Testing Capacity is About to Rise Substantially: The initial government response to Coronavirus has been extremely disappointing. The first round of test kits sent out by the CDC were faulty, requiring a recall and costing precious time in the fight to find/quarantine those infected. Further slowing action, only the CDC was allowed to do tests at its own facilities, limiting testing capacity. Now, things are beginning to change. Many private labs have now been approved to conduct tests, and the FDA has announced that not only will high-volume testing be allowed, but that emergency approval has been given for an automated Coronavirus test that is estimated to speed up the testing process 10-fold. So not only are tests becoming more available, results will come quicker as well. Identify and contain, the proven method to-date, can be rolled out at the national level.

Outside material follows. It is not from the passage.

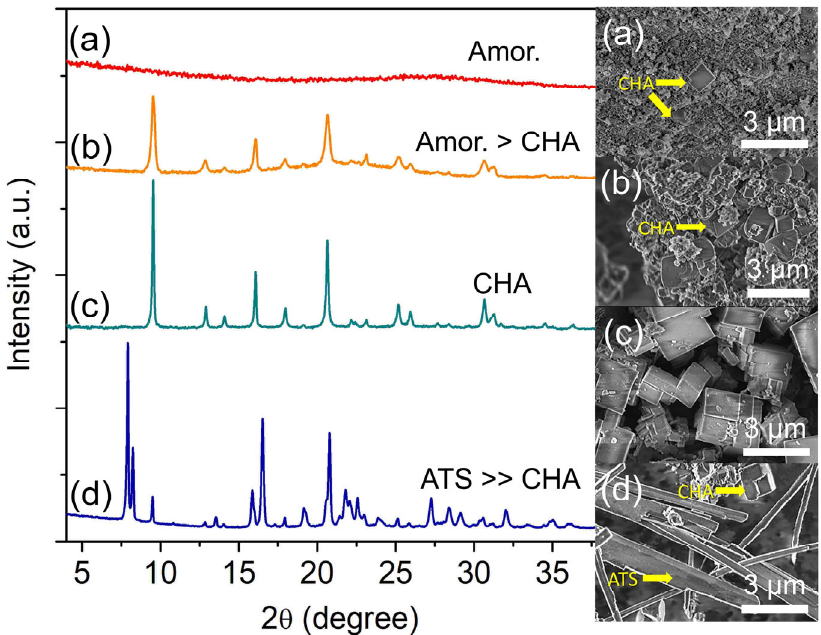
Figure 6. XRD patterns and FESEM micrographs of ( a ) S ‐ 17, ( b ) S ‐ 18, ( c ) S ‐ 3, and ( d ) S ‐ 19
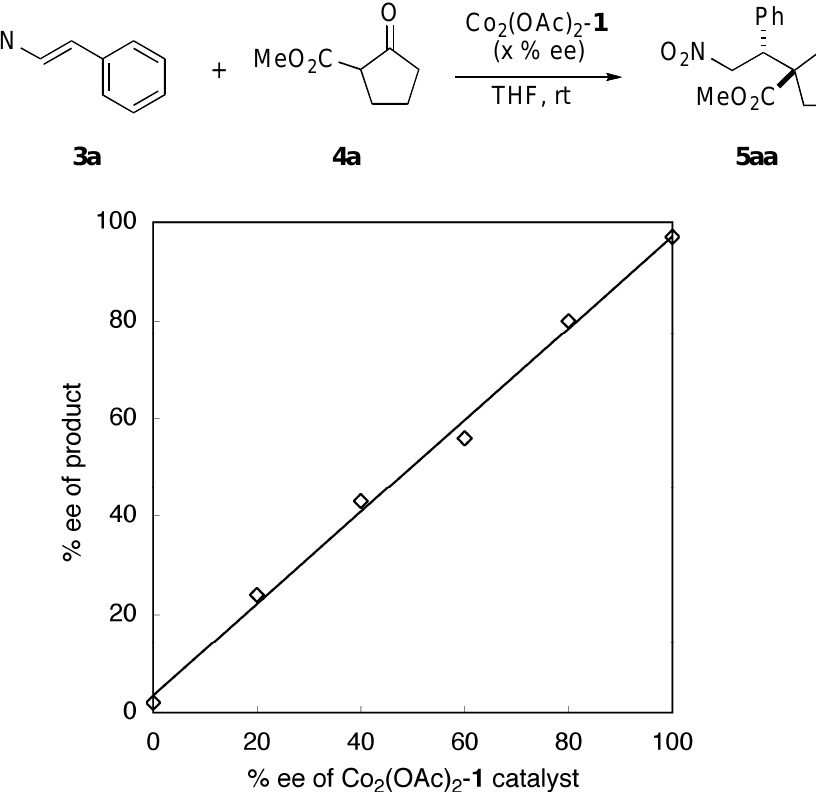
Figure 3. Linear relationship between% ee of bimetallic Co product 5aa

A Wave of Recoveries on the Horizon: The number of official infections in the United States has continued to rise at an accelerated pace over recent weeks. Meanwhile, our preferred measure of active cases (total cases minus deaths and recoveries, which gives a better picture of the number of people who are able to spread the virus further) has continued to rise consistently as well. As so often occurs during virus outbreaks, fears arise that the early pace of spread will continue, unabated, at an exponential rate. History – including the experiences of both China and South Korea with Coronavirus – shows identification and treatment leads to a slowdown in the pace of new cases, and a pickup in recoveries. Typically, it takes roughly two weeks for otherwise healthy individuals who test positive to get better and be officially moved from the "active" to the "recovered" counts. Now that we are about two weeks out from the initial surge in US cases, recoveries should begin to rise consistently. The world recovery rate currently sits at 93% right now, while in the US it is only 43%. We expect the US to move toward and then exceed the world recovery rate in the weeks ahead.